Erdoğan “mesleğini gazetecilik olarak beyan eden” diye bahsettiği 177 tutukludan 152’sinin “FETÖ darbe,” 3’ünün de “FETÖ paralel yapı suçu”ndan içeride olduklarını söylerken yine f.ö üzerinden bu tasnif ve ayrımı neye göre yapıyor?
Darbecilikle suçlananların gerçekten darbeci olup olmadıkları bahsini ayırarak, “darbe suçu”ndan söz etmenin bir mantığı var. Çünkü darbe hakikaten suç.
Peki, darbecilikle itham edilen gazeteciler için bu suçlama geçerli mi? Onun kararını mahkeme verecek. Ama bu ağır baskı altında vereceği karar ne derece âdil ve hukuka uygun olacak; tartışılır.
İşin bu yönünü başlı başına bir gündem olarak, şimdilik sadece kayda geçirerek diğer suçlamaya dönecek olursak:
Cumhurbaşkanının bahsettiği “FETÖ paralel yapı” suçu nedir? Neyin paraleli? Kanunlarda böyle bir suç var mı, varsa nerede? Tarifi, kriterleri ve cezası ne? Gazetecilerin “paralel yapı suçu”ndan tutuklu yargılanmalarının dayanağı ne?
Erdoğan’ın sayılarını 3 olarak ifade ettiği bu gazetecilerden biri herhalde bizim Nur olsa gerek.
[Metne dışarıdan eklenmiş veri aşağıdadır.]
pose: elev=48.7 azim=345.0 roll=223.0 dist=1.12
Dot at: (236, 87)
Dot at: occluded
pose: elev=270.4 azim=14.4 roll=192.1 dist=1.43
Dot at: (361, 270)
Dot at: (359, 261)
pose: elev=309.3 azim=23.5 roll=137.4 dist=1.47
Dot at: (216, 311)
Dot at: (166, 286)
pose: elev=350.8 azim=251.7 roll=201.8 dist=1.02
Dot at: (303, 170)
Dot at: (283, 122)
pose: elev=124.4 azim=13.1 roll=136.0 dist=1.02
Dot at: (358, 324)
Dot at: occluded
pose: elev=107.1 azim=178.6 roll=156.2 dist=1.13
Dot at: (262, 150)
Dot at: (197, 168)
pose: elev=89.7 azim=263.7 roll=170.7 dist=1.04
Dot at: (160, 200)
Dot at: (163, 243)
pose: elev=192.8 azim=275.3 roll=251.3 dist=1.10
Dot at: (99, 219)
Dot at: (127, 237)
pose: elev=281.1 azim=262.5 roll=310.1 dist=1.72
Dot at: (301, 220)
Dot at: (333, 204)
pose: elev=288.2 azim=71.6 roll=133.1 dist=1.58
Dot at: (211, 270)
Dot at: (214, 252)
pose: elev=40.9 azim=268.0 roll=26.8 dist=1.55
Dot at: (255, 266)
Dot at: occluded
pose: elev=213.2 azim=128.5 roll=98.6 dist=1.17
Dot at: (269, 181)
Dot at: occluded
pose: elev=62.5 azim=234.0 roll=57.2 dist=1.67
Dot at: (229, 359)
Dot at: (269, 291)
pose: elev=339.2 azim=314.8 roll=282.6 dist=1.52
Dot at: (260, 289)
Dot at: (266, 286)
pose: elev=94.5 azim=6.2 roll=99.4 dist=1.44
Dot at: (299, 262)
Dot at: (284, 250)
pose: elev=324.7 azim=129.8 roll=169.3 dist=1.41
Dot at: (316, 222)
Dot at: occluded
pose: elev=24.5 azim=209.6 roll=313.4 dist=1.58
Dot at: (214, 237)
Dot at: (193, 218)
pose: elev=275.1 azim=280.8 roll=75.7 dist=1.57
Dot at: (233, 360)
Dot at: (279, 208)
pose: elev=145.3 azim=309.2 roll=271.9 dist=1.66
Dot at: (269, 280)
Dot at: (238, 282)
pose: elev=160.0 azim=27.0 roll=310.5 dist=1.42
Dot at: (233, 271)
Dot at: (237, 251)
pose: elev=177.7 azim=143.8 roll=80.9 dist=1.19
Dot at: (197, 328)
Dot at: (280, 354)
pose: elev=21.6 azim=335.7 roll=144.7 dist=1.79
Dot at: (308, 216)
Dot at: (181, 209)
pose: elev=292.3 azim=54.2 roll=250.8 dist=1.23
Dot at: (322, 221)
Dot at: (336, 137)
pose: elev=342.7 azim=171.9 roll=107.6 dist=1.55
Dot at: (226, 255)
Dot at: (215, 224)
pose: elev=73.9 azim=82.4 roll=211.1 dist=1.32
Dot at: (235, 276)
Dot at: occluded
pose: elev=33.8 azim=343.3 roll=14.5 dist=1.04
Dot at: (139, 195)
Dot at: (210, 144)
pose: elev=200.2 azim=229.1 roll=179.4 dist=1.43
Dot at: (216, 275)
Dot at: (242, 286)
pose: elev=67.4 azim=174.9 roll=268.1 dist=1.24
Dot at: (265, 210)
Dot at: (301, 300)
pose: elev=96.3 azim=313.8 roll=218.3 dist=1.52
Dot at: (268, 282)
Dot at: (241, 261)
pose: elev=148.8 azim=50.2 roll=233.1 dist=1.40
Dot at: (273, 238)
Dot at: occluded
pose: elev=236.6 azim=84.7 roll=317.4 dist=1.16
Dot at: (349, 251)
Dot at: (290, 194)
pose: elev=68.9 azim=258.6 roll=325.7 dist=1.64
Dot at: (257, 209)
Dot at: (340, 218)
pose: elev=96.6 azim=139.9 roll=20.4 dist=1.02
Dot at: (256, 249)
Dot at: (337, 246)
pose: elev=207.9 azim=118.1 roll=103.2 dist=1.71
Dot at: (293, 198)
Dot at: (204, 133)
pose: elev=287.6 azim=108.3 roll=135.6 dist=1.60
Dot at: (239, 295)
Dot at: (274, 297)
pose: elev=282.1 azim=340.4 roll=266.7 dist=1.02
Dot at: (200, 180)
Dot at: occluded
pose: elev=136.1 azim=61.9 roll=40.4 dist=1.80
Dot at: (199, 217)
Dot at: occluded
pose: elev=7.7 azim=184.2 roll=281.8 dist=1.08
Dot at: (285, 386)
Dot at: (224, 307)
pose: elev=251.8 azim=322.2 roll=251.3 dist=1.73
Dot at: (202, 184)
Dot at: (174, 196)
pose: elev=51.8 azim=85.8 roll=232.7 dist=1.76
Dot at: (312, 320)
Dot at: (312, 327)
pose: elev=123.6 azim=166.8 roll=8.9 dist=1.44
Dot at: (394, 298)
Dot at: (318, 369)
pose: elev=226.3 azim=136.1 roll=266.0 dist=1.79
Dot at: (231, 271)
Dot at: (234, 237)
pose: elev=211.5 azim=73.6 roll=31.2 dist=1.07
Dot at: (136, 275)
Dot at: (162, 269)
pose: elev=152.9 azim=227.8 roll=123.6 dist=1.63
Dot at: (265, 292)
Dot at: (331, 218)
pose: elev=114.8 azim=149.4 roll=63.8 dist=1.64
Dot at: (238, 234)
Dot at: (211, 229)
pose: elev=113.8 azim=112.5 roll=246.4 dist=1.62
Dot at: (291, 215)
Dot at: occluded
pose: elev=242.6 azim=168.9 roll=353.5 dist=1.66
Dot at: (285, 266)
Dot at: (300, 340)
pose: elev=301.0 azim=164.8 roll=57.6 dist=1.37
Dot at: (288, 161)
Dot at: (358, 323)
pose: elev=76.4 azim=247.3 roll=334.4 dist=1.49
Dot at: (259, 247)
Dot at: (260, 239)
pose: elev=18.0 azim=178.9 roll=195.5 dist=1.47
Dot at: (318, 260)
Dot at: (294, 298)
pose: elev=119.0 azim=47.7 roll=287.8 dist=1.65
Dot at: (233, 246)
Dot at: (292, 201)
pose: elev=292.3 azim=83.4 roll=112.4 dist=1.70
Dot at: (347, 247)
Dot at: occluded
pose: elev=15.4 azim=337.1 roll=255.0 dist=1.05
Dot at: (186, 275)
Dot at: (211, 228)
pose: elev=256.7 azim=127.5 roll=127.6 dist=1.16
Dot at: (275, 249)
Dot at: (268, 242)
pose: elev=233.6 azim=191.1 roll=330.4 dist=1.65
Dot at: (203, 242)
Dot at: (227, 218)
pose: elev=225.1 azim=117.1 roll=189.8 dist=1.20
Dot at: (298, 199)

Israrla dikkate alınmayan ifade ve savunmalarında belirttiği ve bizim de teyid ettiğimiz üzere, fakülte 3. sınıfta tanıştığı Yeni Asya’ya mensubiyeti 3 yılı aşkındır kesintisiz devam ediyorken bir geceyarısı baskınıyla evinden alınıp 134 gündür içeride tutulan Nur’un “paralel yapı suçu”yla ne alâkası olabilir?!